Air Canada flies daily between Sydney and Vancouver, with frequent connections to Calgary. Fares Sydney-Calgary are priced from $1496. 1300 655 767, aircanada.com. The Brewster Airport Shuttle operates between Calgary and Banff.
One-way bus fare is $C51 ($53). (403) 762 6700, brewster.ca. Banff is about a one-hour drive from Calgary.
Brewster's Mountain Lodge, 208 Caribou Street, Banff, has rooms priced from $C179. (403) 762 2900, brewstermountainlodge.com.
Fox Hotel & Suites, 461 Banff Avenue, Banff, has rooms priced from $C169. (403) 760 8500, bestofbanff.com.
See + do
Holiday on Horseback hosts treks in the Rocky Mountains between late June and late September. The six-day Adventure Expedition is priced from $C1858 a person. Six-day lodge-based trips are priced from $C1406 a person. Other lodge-based horse adventures are available from two to five days. (403) 762 4551, horseback.com.
With the kids
Horse trekking is ideal for horse-loving families, although a lodge-based trip would probably be less demanding and more comfortable than the full wilderness camping experience. You can expect simple but atmospheric accommodation in Holiday on Horseback's two lodges, which offer modest but precious comforts such as a limited supply of hot water for washing.
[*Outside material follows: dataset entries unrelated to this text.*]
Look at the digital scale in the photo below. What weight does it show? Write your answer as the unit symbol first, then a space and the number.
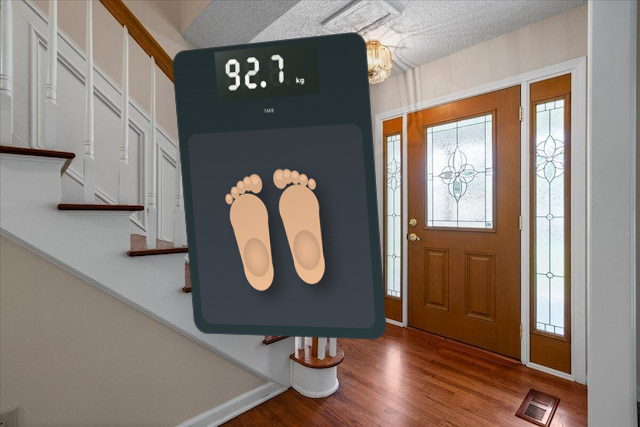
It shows kg 92.7
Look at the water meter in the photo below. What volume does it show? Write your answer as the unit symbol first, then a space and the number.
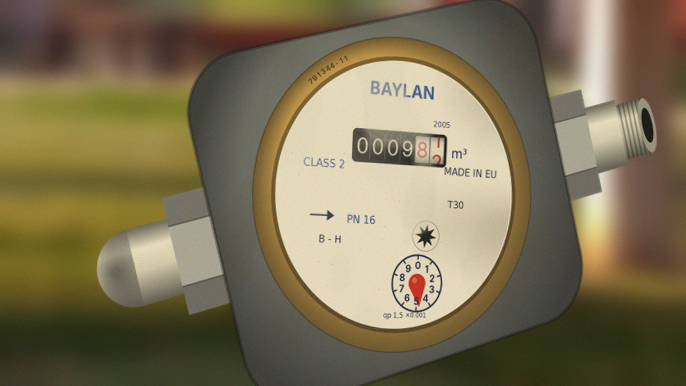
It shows m³ 9.814
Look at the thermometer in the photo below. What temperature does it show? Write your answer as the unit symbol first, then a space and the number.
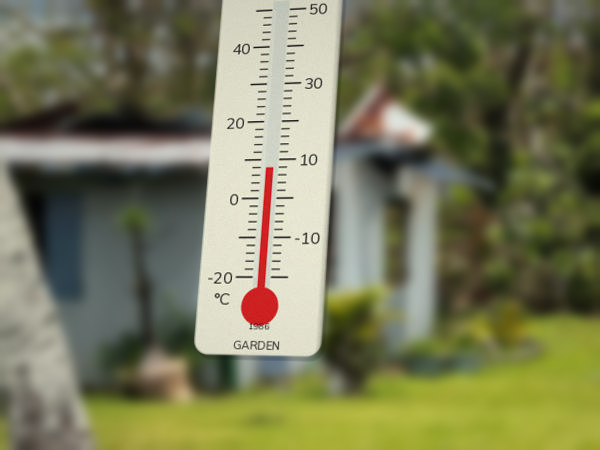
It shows °C 8
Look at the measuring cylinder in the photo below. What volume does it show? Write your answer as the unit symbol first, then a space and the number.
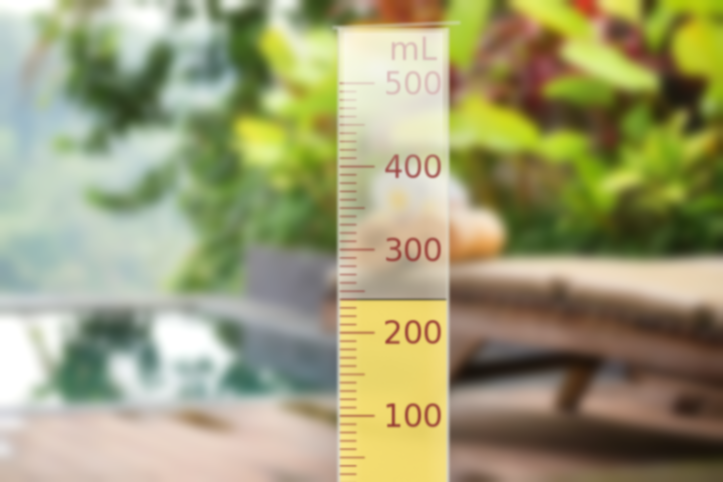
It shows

A sleeping bag is not required for lodge-based trips.
What to take
WHATEVER the weather throws your way, the right gear makes the difference between happiness and misery. A wide-brimmed hat is essential, preferably one that sheds water and has a chin strap. Riding boots are a must. You need several layers: a thermal underlayer, jeans, cotton or synthetic shirts and a waterproof top layer. A riding cape is best but a waterproof synthetic jacket and trousers are fine. A fleece or insulated windproof jacket is also required for evenings. Ditto for a small torch, mosquito repellent, sun block, water bottle and a small bum bag if you plan to carry a camera. Do not rely on the sleeping bags supplied by local outfitters. Mine was thin as gauze and I ended up bunking down under horse blankets. The gear you'll need can be bought at the Trail Rider Store in Banff, where Holiday on Horseback has its office and prices are reasonable.